Piccoli conflitti o gravi scontri?

Quanto esposto finora riguarda i piccoli conflitti quotidiani: screzi, giudizi, incomprensioni, atti sgarbati, battute fuori luogo, ecc. Eventi su cui spesso è meglio non prendersela troppo, oppure lasciarseli scivolare addosso.

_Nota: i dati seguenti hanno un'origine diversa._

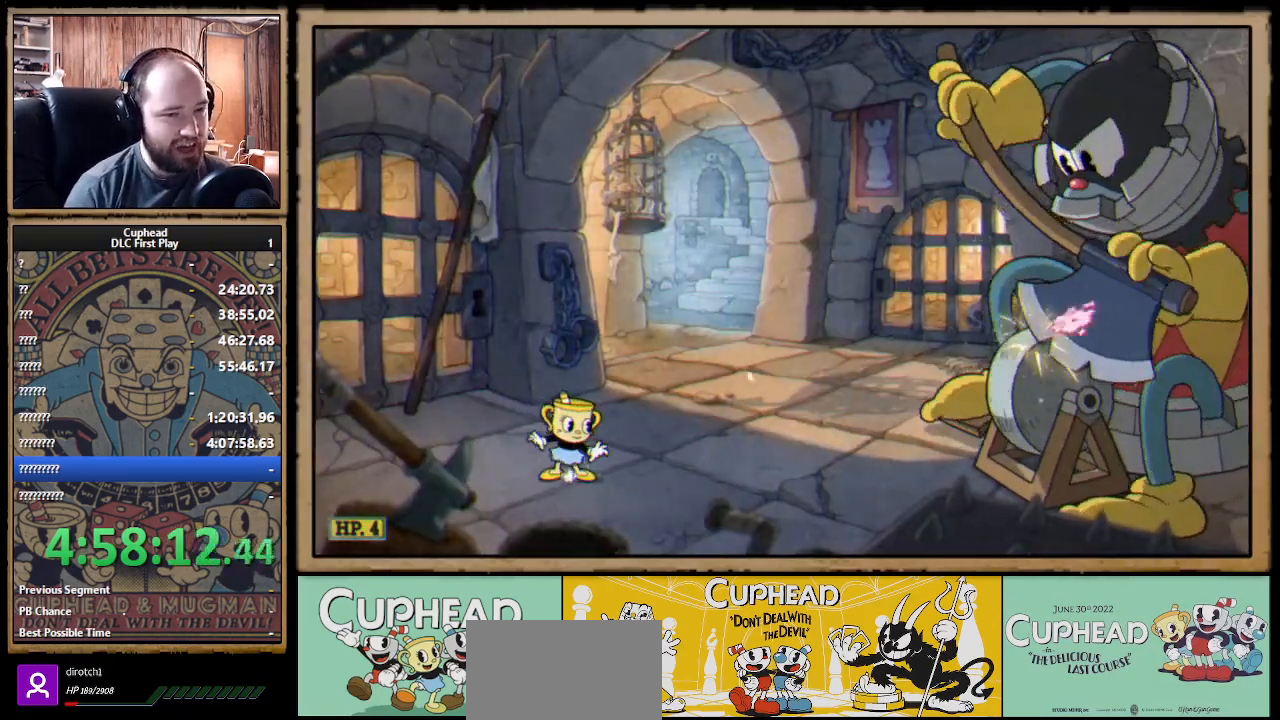
{"buttons": [], "left_stick": "center", "right_stick": "center", "events": []}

Diverso è il discorso per comportamenti ben più seri, come aggressioni, violenze (fisiche o psicologiche), bullismo, mobbing, gravi mancanze di rispetto o persone che cercano di "calpestarci". In questi casi la pazienza, l'accettazione o la comprensione possono non essere la risposta più adeguata, anzi possono incoraggiare l'aggressore o legittimarlo nel suo atteggiamento inaccettabile.
Qui non posso approfondire, ma direi che è bene opporsi a questi comportamenti con fermezza, respingendoli con decisione e dichiarando apertamente che non siamo disposti a tollerarli (quando gli altri ci maltrattano, spesso è perché siamo noi a permettere loro di farlo). In certi casi è utile chiedere il supporto di amici e familiari, oppure di figure di autorità (insegnanti, superiori) e forze dell'ordine.

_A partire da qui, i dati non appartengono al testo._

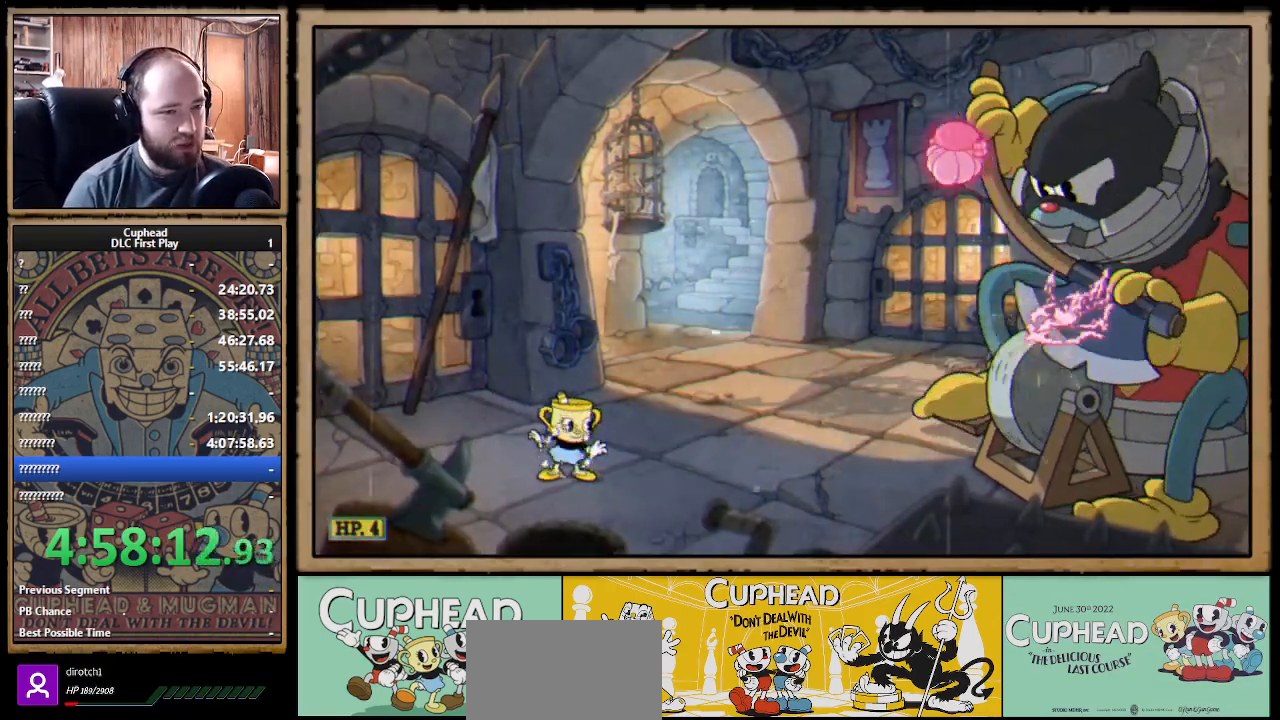
{"buttons": [], "left_stick": "center", "right_stick": "center", "events": []}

E' forse il tuo Ego che se la prende?

Dedico infine una sezione all'Ego (*), che spesso ci rende vulnerabili: quando ce la prendiamo molto, è possibile che sia proprio perché il nostro Ego si è sentito attaccato (è un problema simile a quello del Punto 2, ma qui è più radicale). La missione dell'Ego è farci sentire "grandi", speciali, cioè di valore. Per cui ogni volta che ci sentiamo sminuiti o invalidati da qualcuno o qualcosa, esso reagisce vigorosamente, di solito con un senso di irata indignazione o di "lesa maestà": "Come si permettono... Io sono importante... Tutti dovrebbero fare X... Nessuno dovrebbe mai fare Y...".

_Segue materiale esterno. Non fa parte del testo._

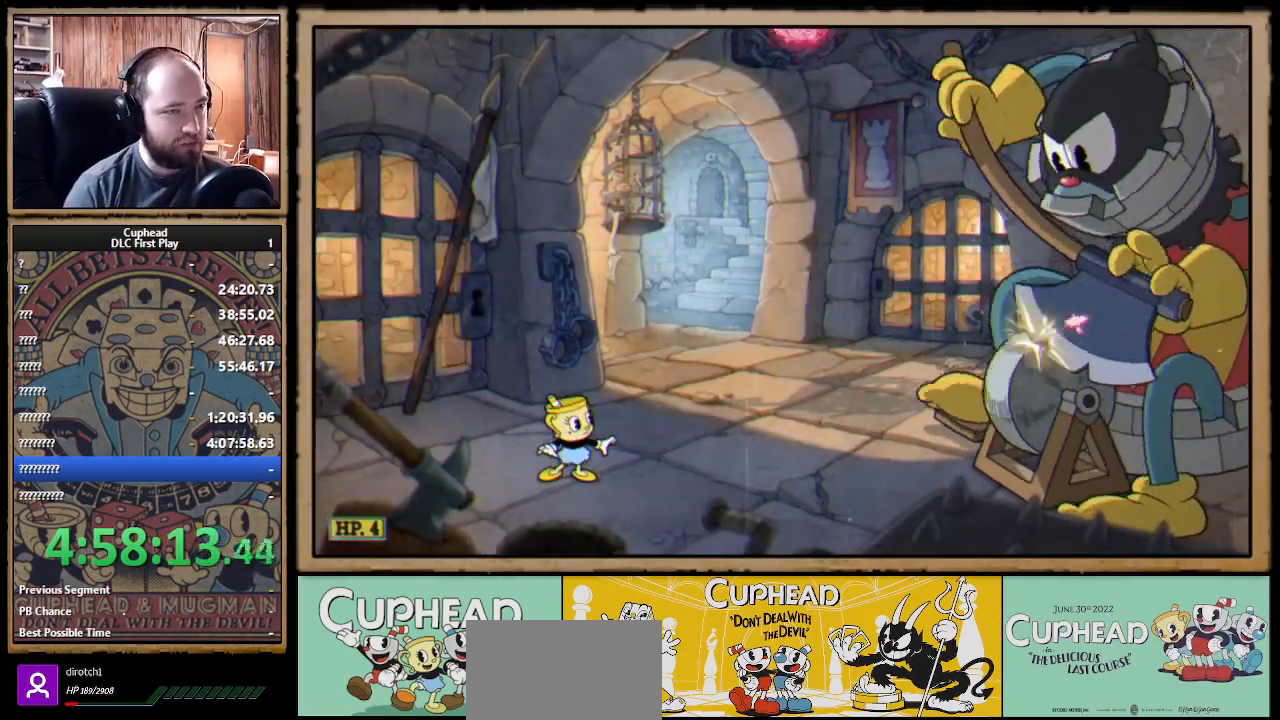
{"buttons": [], "left_stick": "left", "right_stick": "center", "events": [[117, "left_stick", "left"]]}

Più o meno tutti abbiamo un certo Ego, ma in misura ragionevole non crea particolari problemi. Qui però mi riferisco ad Ego "esagerati", che tendono a dominare la personalità. Chi ha un Ego "ingombrante" si atteggia come se fosse il "padrone del mondo", ma in realtà ha toni e atteggiamenti simili a quelli di un bambino tirannico e capriccioso. Costoro si riconoscono da frequenti atteggiamenti del tipo:
  • E' convinto di avere sempre ragione. Non considera mai l'idea di essere in errore: solo gli altri sbagliano.
  • Cerca sempre occasioni di mettersi in mostra o primeggiare, o di apparire migliore degli altri.
  • Quando le cose gli vanno male, non se ne assume la responsabilità ma tende a fare la vittima d'abitudine, fino al punto di assumere una mentalità paranoide: "Ce l'hanno tutti con me. Non ci si può fidare di nessuno. Sono tutti stronzi. Tutti gli uomini / donne sono...", ecc.

---> Come superarlo
Chi ha un Ego del genere non può semplicemente liberarsene, ma può però prenderne consapevolezza e quindi "tenerlo a bada": imparare a riconoscere le "sparate" del proprio Ego e dargli poco peso, o vederne la scarsa fondatezza. Se una persona si riconosce in questa tipologia (e non è facile), potrebbe riuscire a rendersi conto che, il più delle volte, non è il mondo ad essere sbagliato, ma piuttosto che spesso è lui ad essere troppo suscettibile o con pretese troppo elevate.
Magari potrebbe anche indagare cosa nasconde il suo Ego: le ferite che ha ricevuto nell'infanzia (è stato ignorato, trascurato, deriso, disprezzato...?), il fatto che non si accetta per come è, il suo disperato bisogno di attenzione e approvazione, ecc.

(*) Cos'è l'Ego

"Ego" è un termine che può indicare diverse parti della psiche. Qui lo intendo come una parte "fasulla" della nostra personalità, che serve a coprire insicurezze e fragilità. In pratica, l'Ego cerca di farci sentire "grandi" anche se in realtà ci sentiamo "piccoli". Ma poiché è solo una "facciata", una recita (ovvero non corrisponde ad un valore reale), non fornisce mai una reale sicurezza di sé, ma è sempre alla ricerca di conferme.

"Non sono i fatti a turbare gli uomini, ma le opinioni intorno ai fatti."
(Epitteto)

"Tutto ciò che ci irrita negli altri può portarci a capire noi stessi."
(Carl G. Jung)

"Per raggiungere la pace mentale, smetti di voler fare il direttore generale dell'universo."